INSTRUCTIONS TO FOLLOW
Please return all lines from the records below that include the string "padv".

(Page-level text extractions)
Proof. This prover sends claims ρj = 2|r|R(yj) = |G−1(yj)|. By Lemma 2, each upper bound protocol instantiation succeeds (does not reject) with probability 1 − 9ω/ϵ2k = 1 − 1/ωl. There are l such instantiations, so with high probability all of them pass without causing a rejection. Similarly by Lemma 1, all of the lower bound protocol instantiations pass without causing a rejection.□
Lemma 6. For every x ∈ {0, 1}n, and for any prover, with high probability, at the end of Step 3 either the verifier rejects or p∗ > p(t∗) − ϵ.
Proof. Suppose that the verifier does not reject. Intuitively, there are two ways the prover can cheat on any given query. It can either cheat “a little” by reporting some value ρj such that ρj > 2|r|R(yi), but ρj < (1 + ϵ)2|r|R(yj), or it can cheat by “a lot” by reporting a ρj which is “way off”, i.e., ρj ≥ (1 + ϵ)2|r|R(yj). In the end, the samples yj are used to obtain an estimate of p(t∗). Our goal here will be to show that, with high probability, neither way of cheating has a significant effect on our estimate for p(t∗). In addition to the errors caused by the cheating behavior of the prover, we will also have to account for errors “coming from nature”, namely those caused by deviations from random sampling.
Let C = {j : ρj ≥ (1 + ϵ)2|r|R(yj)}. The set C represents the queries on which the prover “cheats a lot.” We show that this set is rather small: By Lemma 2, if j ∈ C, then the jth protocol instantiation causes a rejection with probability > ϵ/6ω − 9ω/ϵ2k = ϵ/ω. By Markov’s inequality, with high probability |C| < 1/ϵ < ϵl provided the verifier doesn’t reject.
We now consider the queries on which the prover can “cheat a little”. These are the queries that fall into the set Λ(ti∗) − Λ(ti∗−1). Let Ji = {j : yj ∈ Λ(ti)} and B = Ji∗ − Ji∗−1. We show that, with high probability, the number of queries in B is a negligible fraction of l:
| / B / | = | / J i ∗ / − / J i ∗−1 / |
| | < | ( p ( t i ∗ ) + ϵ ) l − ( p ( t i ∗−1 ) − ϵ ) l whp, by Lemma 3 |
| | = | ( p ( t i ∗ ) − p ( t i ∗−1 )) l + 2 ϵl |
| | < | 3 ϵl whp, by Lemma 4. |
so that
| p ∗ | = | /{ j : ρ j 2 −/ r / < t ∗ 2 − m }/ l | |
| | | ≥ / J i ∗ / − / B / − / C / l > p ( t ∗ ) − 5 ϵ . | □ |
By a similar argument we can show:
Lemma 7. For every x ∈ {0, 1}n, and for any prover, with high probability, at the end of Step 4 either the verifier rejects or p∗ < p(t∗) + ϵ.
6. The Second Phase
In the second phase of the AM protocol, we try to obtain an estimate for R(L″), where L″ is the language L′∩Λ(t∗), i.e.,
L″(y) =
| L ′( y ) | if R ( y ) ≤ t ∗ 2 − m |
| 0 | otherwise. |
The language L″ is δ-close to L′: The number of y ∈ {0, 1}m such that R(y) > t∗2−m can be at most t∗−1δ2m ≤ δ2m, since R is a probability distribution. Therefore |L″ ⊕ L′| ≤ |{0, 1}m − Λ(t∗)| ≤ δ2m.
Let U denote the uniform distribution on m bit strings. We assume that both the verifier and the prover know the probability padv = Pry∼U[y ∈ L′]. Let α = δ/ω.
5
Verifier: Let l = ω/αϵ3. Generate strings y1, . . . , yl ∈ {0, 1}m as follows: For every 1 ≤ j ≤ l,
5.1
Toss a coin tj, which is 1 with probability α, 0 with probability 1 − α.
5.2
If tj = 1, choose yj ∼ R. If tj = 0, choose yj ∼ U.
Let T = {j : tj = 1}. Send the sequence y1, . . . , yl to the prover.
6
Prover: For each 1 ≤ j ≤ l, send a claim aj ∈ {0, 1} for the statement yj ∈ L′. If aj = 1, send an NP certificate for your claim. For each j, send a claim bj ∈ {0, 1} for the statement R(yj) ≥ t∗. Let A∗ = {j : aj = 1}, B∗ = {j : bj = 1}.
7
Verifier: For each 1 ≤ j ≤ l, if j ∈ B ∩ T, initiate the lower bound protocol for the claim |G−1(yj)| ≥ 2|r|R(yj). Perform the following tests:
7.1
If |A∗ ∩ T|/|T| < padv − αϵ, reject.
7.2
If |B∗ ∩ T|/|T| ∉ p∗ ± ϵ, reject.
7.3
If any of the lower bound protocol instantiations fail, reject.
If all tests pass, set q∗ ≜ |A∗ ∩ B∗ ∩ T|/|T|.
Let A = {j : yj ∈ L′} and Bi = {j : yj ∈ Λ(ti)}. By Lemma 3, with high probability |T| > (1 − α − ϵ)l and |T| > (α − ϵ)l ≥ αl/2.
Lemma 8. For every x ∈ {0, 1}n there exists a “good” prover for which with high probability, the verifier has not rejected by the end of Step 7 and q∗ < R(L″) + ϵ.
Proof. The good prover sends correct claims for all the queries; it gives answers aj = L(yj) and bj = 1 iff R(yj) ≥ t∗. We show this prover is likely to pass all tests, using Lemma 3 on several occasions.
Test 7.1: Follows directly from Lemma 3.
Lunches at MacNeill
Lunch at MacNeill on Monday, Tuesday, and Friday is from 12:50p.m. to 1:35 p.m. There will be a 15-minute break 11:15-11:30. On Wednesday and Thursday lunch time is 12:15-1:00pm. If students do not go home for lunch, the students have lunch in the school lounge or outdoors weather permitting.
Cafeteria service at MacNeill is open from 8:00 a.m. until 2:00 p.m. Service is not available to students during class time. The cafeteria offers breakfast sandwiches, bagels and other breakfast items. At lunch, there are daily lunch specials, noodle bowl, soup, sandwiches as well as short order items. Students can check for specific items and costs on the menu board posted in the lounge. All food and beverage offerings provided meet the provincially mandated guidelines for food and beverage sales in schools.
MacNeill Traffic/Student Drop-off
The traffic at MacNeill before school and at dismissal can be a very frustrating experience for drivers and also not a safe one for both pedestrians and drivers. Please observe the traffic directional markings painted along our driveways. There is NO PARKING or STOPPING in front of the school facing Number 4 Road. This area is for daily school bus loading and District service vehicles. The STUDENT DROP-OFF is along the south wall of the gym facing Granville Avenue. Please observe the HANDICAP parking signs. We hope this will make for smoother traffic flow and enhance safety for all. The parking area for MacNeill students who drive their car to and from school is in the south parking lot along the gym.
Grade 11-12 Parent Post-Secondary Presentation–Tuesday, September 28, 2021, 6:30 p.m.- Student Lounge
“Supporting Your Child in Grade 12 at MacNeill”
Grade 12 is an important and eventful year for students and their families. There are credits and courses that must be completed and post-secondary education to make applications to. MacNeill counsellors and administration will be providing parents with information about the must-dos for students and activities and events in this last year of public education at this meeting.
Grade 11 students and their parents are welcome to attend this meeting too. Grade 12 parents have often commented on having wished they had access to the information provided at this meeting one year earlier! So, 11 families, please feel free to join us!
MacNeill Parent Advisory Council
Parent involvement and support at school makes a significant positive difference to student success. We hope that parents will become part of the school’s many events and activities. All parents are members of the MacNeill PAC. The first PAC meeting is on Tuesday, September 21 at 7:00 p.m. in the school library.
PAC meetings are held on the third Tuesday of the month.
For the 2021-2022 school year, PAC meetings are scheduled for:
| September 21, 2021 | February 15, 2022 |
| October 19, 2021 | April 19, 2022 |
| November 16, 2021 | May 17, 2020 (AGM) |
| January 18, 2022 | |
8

EXPECTED OUTPUT
Let U denote the uniform distribution on m bit strings. We assume that both the verifier and the prover know the probability padv = Pry∼U[y ∈ L′]. Let α = δ/ω.
If |A∗ ∩ T|/|T| < padv − αϵ, reject.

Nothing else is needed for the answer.